SoftBank, the Japanese technology investment giant, recently announced plans to build a massive AI data centre in France — part of a push to secure computing infrastructure outside the United States. How large is the planned investment?
b. SoftBank plans to invest up to $88 billion — roughly 14 trillion yen — in AI data centres in France, with a combined capacity of 5 gigawatts. The scale is striking: it would make this one of the largest single foreign investments in French history. It also reflects a wider trend of tech firms diversifying their AI infrastructure away from US soil amid geopolitical uncertainty and concerns about American export controls.
A recent survey asked Americans whether they had cut back on grocery spending because of rising costs. The result was more striking than most economists predicted. What share of Americans said they had reduced grocery purchases?
c. A remarkable 61% of Americans reported cutting back on groceries due to cost pressures. Perhaps more politically striking: 55% of Republicans in the same survey blamed Trump administration policies for rising living costs in their communities. For context, groceries are among the most psychologically visible prices in any household budget — when people feel it at the supermarket checkout, it tends to shift opinions faster than any abstract inflation statistic.
Which country is the world's largest producer of lithium — the metal at the heart of electric vehicle batteries and energy storage?
b. Australia is the world's largest lithium producer by volume, accounting for roughly half of global mine output. Chile holds the largest known reserves — most of them beneath the Atacama salt flats — and is the second-largest producer. China, despite dominating lithium processing and battery manufacturing, produces far less raw lithium than either.

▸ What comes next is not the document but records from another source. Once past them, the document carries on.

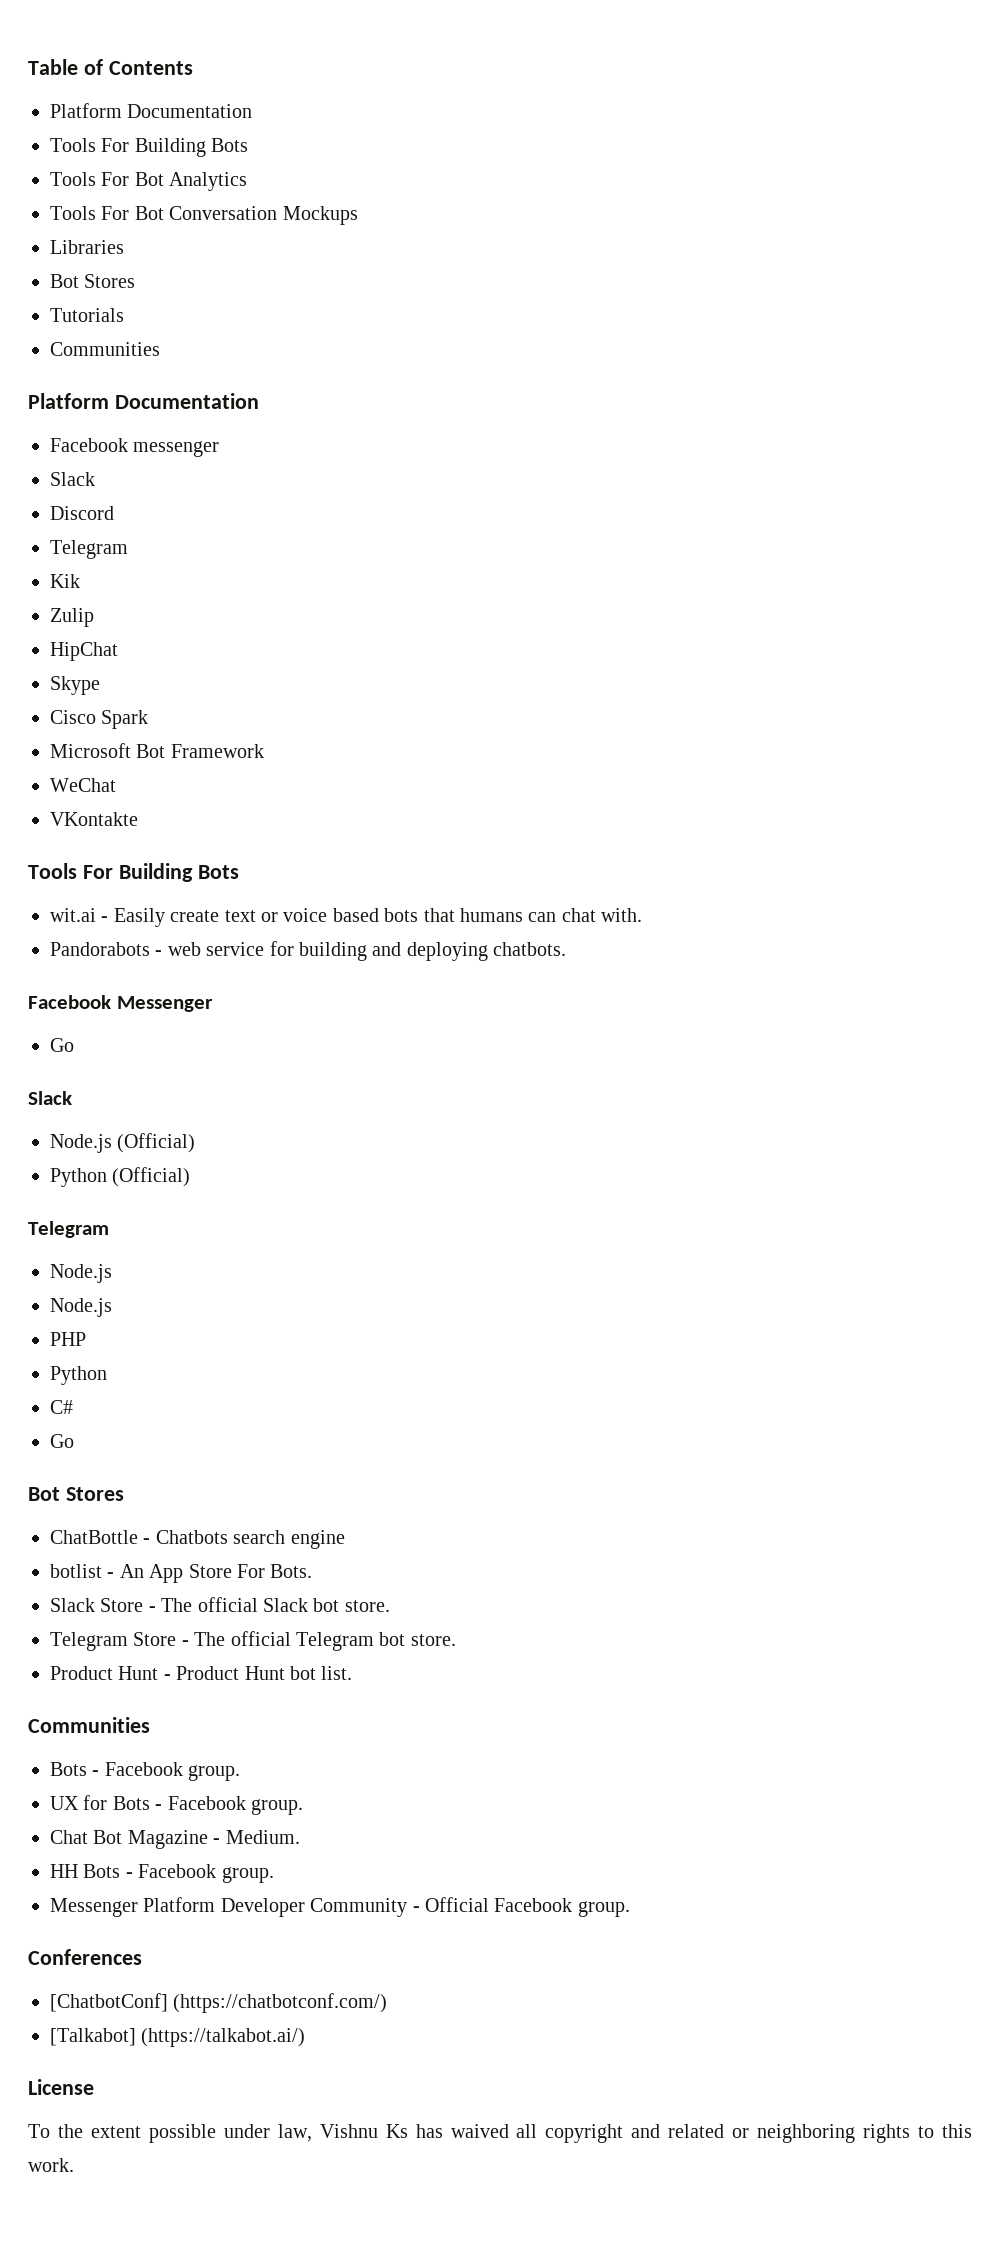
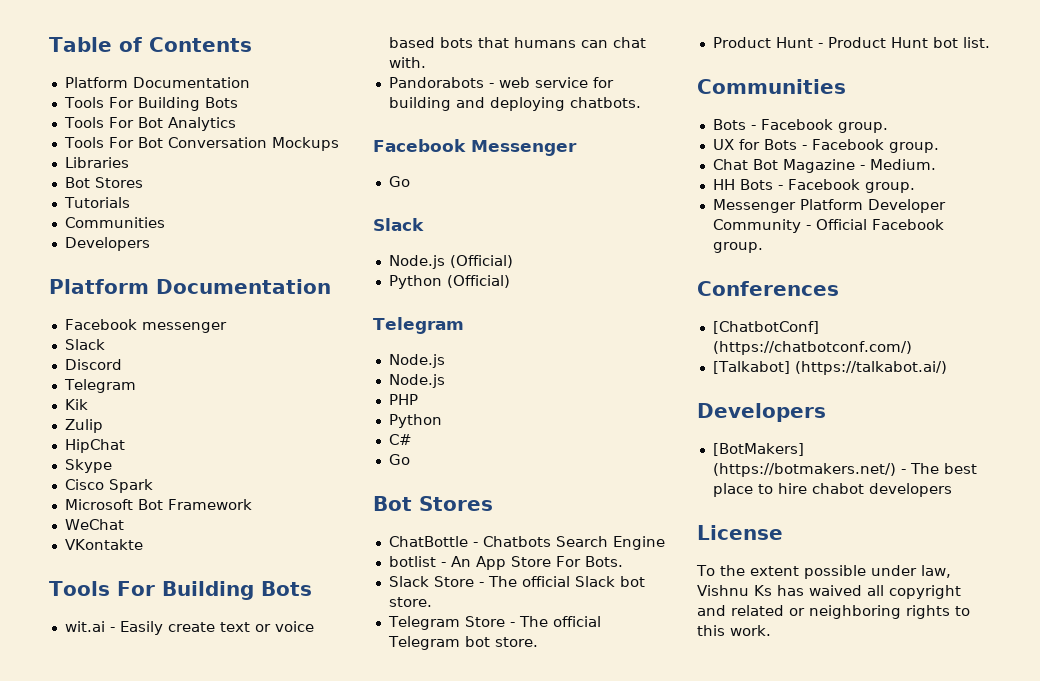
(160, 349) none -> [64,237,150,251] // Developers
[233,1530,345,1549] search engine -> [555,536,665,550] Search Engine
(306, 2037) none -> [697,403,826,422] [712,443,804,456] [712,463,977,477] [712,483,952,497] // Developers // [BotMakers] (https://botmakers.net/) - The best place to hire chabot developers

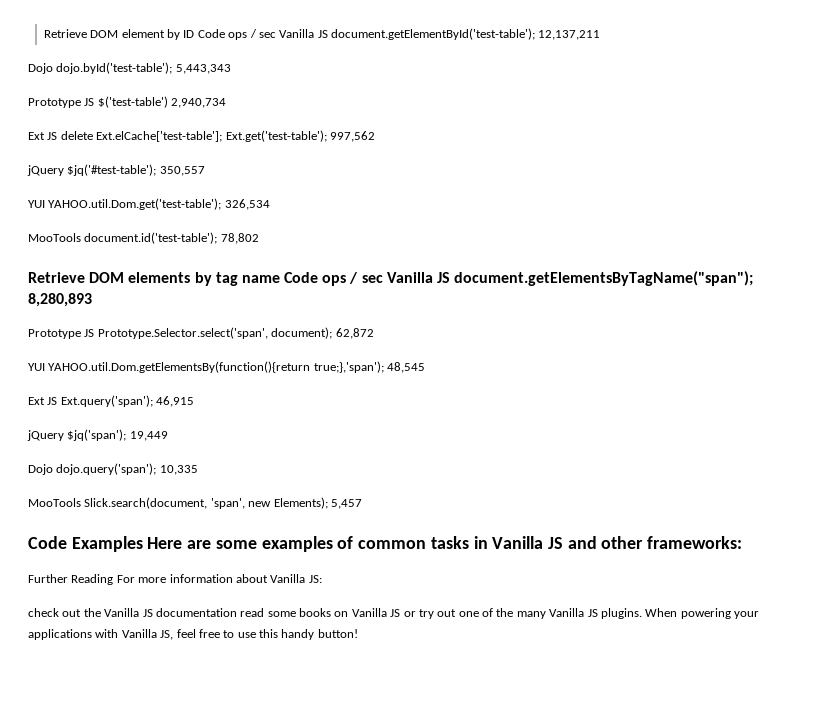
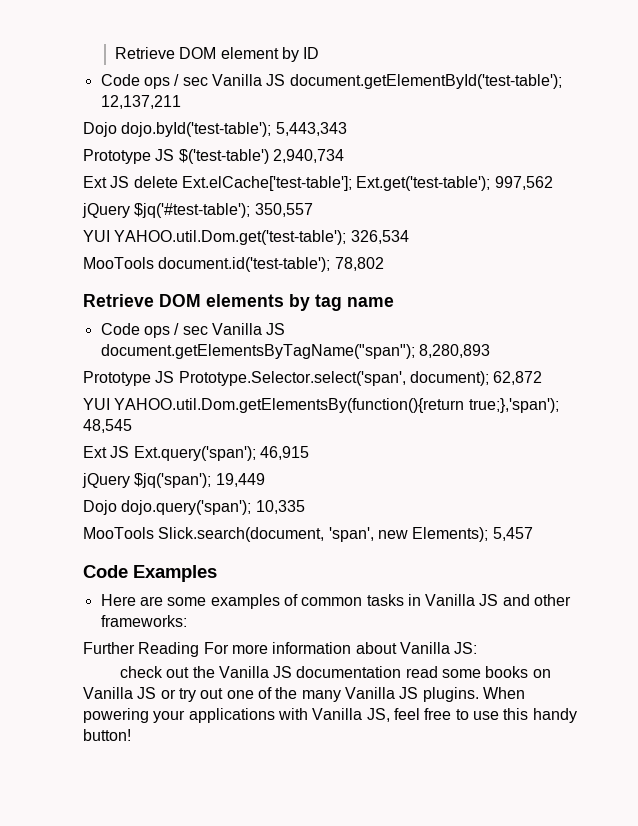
(195, 34) none -> (320, 53) //
(280, 279) none -> (394, 302) //
(143, 544) none -> (217, 573) //

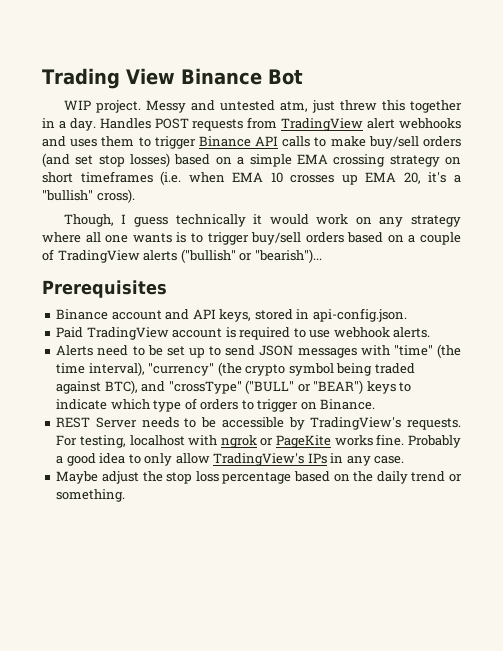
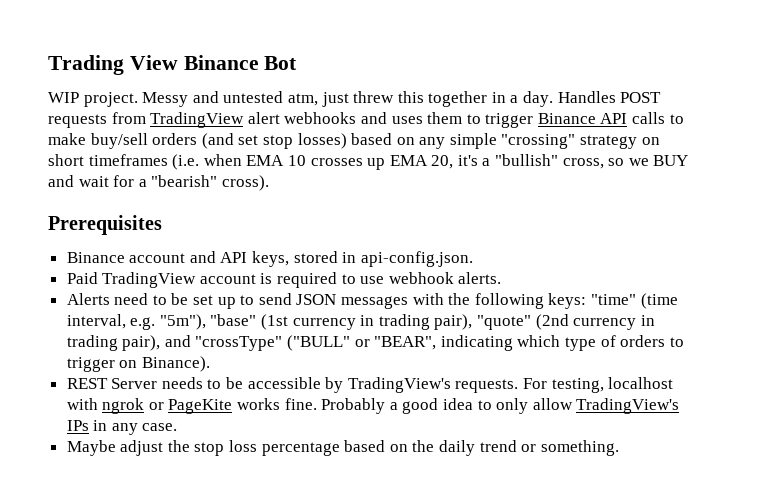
[237,154,386,167] a simple EMA crossing -> [419,133,576,149] any simple "crossing"
[96,189,135,203] [63,214,462,227] [42,232,461,245] [42,249,322,263] cross). // Though, I guess technically it would work on any strategy where all one wants is to trigger buy/sell orders based on a couple of TradingView alerts ("bullish" or "bearish")... -> [562,155,689,169] [48,175,269,191] cross, so we BUY and wait for a "bearish" cross).
[393,344,461,358] [56,362,415,376] [56,380,412,394] [56,399,108,410] "time" (the time interval), "currency" (the crypto symbol being traded against BTC), and "crossType" ("BULL" or "BEAR") keys to indicate -> [448,293,678,309] [66,314,655,330] [66,335,513,351] the following keys: "time" (time interval, e.g. "5m"), "base" (1st currency in trading pair), "quote" (2nd currency in trading pair), and "crossType" ("BULL" or "BEAR", indicating
[320,399,376,410] Binance. -> [141,356,210,372] Binance).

Control of the lithium supply chain has become a significant geopolitical issue as EV demand grows.
Which 18th-century economist wrote the foundational text of modern capitalism, arguing that individuals pursuing their own self-interest can unintentionally benefit society as a whole — a concept he called the 'invisible hand'?
c. Adam Smith published 'The Wealth of Nations' in 1776 — the same year as American independence — and it remains one of the most influential books ever written on economics. His 'invisible hand' metaphor described how competitive markets can coordinate the decisions of millions of self-interested individuals into broadly beneficial outcomes, without any central planner directing them. Smith was Scottish, and the Bank of England once featured him on the £20 note.